_Short task:_ Rewrite the lines from the one containing "collection date: 1933-04-06" through the one containing "scientific name: Paronychia argyrocoma", replacing "locality" with "place" and leaving everything else unchanged.

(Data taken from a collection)
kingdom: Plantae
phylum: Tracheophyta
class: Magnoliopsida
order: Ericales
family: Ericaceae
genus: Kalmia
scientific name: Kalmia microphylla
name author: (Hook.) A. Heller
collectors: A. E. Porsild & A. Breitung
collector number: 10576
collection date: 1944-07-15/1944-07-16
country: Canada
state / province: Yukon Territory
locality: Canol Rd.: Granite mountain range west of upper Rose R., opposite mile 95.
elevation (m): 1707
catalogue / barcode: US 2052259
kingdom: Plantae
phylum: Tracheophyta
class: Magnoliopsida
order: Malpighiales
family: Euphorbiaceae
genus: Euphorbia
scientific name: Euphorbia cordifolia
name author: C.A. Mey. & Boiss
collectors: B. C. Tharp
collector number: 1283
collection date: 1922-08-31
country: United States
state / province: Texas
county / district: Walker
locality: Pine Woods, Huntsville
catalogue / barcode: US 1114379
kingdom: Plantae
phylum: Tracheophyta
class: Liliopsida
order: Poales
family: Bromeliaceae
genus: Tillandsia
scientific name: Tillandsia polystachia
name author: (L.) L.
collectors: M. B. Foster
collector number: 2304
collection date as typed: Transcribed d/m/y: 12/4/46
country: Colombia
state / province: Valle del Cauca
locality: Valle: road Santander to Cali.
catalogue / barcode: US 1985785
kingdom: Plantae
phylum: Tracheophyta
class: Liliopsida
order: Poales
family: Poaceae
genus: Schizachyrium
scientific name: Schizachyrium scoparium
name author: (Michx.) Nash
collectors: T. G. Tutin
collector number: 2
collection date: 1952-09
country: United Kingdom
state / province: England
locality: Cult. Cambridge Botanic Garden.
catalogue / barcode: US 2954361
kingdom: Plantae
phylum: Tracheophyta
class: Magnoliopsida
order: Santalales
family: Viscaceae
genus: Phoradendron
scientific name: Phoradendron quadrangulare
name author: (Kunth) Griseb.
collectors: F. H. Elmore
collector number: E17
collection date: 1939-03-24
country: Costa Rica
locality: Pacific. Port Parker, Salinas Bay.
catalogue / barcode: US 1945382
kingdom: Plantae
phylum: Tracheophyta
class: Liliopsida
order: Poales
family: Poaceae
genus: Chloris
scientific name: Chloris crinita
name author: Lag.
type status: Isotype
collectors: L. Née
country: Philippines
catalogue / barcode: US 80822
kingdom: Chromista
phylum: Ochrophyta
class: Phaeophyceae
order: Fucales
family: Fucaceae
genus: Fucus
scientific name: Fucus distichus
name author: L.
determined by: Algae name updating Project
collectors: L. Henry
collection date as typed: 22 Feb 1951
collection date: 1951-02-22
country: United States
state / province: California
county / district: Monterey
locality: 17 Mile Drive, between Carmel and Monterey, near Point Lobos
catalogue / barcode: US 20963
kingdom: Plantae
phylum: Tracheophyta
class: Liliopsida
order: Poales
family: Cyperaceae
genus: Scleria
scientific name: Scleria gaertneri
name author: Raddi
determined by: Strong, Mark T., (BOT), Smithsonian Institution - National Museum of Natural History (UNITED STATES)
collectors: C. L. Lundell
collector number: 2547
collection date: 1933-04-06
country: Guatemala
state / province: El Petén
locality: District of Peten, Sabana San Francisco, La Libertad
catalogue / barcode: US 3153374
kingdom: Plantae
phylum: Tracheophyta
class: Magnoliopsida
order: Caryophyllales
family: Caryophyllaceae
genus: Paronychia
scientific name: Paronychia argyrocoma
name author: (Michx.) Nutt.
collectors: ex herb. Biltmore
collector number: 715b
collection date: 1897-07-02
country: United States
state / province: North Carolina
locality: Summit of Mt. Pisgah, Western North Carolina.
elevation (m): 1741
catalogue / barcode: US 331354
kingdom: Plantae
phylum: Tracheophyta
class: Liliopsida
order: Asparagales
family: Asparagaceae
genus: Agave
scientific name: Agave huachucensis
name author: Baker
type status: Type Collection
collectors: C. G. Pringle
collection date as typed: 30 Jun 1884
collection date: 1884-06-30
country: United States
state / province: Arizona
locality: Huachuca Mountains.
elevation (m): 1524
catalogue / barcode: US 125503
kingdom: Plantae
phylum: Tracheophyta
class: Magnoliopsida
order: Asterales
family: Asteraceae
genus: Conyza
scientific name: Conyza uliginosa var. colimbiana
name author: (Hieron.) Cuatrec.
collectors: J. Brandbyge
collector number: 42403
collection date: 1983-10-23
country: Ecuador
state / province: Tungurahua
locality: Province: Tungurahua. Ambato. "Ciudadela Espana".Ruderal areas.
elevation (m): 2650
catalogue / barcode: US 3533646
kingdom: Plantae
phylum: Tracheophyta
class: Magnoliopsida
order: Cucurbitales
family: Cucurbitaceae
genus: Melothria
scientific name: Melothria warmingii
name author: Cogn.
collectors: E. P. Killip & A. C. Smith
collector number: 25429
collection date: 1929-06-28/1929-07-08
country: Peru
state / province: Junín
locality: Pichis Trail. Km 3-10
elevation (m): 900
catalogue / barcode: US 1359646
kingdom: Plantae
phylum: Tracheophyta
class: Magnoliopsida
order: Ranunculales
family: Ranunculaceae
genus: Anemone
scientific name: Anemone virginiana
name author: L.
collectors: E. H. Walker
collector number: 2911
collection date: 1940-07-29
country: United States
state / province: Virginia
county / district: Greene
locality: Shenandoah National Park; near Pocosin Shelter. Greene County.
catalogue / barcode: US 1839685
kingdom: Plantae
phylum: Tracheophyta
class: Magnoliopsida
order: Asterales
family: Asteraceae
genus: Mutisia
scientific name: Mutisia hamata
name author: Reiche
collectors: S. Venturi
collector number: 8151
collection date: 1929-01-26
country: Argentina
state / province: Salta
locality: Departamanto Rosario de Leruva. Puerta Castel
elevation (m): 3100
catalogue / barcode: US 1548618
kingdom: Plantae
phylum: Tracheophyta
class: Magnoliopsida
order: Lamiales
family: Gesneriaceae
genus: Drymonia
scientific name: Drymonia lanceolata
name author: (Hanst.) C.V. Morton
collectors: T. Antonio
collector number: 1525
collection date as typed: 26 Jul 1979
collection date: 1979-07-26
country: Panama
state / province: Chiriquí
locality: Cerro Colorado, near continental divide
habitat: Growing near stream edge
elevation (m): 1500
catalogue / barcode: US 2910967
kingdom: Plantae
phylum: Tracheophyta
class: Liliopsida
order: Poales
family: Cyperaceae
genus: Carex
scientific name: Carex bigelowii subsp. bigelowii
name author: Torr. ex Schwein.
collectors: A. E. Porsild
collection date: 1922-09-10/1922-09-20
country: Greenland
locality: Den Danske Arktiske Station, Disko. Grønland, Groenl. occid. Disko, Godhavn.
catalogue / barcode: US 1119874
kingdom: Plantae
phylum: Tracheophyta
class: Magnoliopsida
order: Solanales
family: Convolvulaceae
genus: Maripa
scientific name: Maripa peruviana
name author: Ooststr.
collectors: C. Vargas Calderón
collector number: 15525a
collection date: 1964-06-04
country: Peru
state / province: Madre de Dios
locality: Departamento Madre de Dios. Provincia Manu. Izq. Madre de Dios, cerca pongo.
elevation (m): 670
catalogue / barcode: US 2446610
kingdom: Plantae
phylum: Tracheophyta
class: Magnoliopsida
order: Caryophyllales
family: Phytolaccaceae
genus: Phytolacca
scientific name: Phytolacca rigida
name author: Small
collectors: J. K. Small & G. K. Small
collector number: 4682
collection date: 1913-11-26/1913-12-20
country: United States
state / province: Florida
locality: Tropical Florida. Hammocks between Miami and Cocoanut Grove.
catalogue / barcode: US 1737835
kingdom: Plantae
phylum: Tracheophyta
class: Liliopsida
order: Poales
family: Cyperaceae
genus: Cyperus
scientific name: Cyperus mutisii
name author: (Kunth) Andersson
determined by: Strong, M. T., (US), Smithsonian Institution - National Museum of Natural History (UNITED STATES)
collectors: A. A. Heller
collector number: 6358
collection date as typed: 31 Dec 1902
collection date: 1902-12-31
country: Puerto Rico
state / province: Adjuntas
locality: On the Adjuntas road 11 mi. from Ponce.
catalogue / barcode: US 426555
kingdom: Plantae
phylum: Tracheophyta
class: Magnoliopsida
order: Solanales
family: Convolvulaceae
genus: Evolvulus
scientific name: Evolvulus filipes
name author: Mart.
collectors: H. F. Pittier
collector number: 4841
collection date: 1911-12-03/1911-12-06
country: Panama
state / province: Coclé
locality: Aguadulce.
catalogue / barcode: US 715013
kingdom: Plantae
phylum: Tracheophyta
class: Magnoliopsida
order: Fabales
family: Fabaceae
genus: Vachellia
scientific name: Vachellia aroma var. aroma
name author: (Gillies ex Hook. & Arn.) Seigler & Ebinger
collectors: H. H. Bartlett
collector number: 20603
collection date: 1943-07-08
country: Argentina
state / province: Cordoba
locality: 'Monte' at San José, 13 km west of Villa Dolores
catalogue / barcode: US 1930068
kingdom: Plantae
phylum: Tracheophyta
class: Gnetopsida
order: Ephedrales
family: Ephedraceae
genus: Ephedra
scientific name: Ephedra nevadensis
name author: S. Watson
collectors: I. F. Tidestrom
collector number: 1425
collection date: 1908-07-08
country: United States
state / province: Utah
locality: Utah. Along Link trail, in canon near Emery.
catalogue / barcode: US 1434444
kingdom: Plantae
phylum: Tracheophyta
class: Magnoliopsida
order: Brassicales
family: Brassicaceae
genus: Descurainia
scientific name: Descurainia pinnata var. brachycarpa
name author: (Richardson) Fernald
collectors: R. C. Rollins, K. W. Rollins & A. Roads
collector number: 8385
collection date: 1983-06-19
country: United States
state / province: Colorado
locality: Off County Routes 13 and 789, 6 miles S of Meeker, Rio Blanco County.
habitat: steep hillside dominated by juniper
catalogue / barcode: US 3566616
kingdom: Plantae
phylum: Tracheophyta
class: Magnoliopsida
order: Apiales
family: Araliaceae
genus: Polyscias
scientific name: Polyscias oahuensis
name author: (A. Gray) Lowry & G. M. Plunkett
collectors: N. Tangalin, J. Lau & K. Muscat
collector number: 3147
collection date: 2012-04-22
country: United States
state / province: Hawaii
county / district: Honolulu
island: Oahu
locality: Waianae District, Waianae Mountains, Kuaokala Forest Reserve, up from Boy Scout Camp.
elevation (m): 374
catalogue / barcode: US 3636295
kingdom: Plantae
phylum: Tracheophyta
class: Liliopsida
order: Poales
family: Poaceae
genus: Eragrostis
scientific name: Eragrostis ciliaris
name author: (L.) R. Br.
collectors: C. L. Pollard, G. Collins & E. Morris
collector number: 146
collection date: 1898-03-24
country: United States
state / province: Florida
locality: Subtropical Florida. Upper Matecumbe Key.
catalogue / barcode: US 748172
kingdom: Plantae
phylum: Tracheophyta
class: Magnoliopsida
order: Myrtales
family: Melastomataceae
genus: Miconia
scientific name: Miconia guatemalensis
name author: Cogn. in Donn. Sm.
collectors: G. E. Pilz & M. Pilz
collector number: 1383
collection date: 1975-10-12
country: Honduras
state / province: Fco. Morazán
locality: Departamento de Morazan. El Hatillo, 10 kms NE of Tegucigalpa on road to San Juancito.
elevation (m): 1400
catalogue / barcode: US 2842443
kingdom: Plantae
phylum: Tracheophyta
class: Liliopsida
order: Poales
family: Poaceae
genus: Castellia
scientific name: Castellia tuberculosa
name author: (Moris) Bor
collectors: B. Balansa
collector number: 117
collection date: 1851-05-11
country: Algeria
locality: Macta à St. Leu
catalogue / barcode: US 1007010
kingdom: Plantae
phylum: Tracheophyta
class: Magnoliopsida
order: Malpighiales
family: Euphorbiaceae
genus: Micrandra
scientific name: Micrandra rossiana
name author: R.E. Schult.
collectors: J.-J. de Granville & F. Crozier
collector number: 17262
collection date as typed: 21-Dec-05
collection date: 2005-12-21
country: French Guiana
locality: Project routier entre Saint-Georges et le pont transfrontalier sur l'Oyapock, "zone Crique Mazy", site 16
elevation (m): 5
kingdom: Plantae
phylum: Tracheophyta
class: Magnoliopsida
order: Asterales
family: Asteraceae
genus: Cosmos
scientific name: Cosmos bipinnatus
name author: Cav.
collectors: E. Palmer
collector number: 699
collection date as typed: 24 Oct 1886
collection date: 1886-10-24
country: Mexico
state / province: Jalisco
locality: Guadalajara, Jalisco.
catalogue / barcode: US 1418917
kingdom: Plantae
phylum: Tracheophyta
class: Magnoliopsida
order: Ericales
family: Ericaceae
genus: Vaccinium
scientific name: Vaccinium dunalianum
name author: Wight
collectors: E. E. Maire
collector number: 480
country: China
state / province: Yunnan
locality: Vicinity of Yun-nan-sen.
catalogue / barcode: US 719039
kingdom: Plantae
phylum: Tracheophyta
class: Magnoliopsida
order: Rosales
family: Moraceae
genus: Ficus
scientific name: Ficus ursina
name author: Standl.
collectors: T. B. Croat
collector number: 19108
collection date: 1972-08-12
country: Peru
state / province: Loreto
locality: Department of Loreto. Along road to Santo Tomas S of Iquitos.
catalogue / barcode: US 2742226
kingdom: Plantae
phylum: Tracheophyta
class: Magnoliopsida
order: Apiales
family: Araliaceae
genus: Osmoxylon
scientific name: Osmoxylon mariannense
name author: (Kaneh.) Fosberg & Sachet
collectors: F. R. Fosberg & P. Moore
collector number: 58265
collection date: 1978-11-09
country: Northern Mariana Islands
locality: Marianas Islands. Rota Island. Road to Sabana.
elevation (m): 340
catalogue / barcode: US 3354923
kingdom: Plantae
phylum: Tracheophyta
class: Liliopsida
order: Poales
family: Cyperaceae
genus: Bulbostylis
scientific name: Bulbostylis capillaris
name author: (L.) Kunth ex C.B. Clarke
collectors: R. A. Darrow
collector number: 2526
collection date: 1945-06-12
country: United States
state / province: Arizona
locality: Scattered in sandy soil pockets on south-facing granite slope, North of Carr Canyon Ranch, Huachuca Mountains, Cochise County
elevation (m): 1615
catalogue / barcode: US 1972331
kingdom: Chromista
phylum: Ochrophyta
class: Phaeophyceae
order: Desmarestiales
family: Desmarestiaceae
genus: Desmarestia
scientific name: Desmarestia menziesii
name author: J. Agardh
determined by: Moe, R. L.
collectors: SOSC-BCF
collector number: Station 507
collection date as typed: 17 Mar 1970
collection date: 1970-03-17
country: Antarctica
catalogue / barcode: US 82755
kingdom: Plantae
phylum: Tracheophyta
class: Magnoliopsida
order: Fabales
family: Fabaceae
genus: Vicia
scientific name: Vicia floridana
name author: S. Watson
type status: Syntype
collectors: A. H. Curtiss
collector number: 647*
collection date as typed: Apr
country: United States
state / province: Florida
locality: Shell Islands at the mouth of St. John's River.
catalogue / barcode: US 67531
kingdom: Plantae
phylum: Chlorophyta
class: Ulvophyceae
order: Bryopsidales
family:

_Completed task:_
collection date: 1933-04-06
country: Guatemala
state / province: El Petén
place: District of Peten, Sabana San Francisco, La Libertad
catalogue / barcode: US 3153374
kingdom: Plantae
phylum: Tracheophyta
class: Magnoliopsida
order: Caryophyllales
family: Caryophyllaceae
genus: Paronychia
scientific name: Paronychia argyrocoma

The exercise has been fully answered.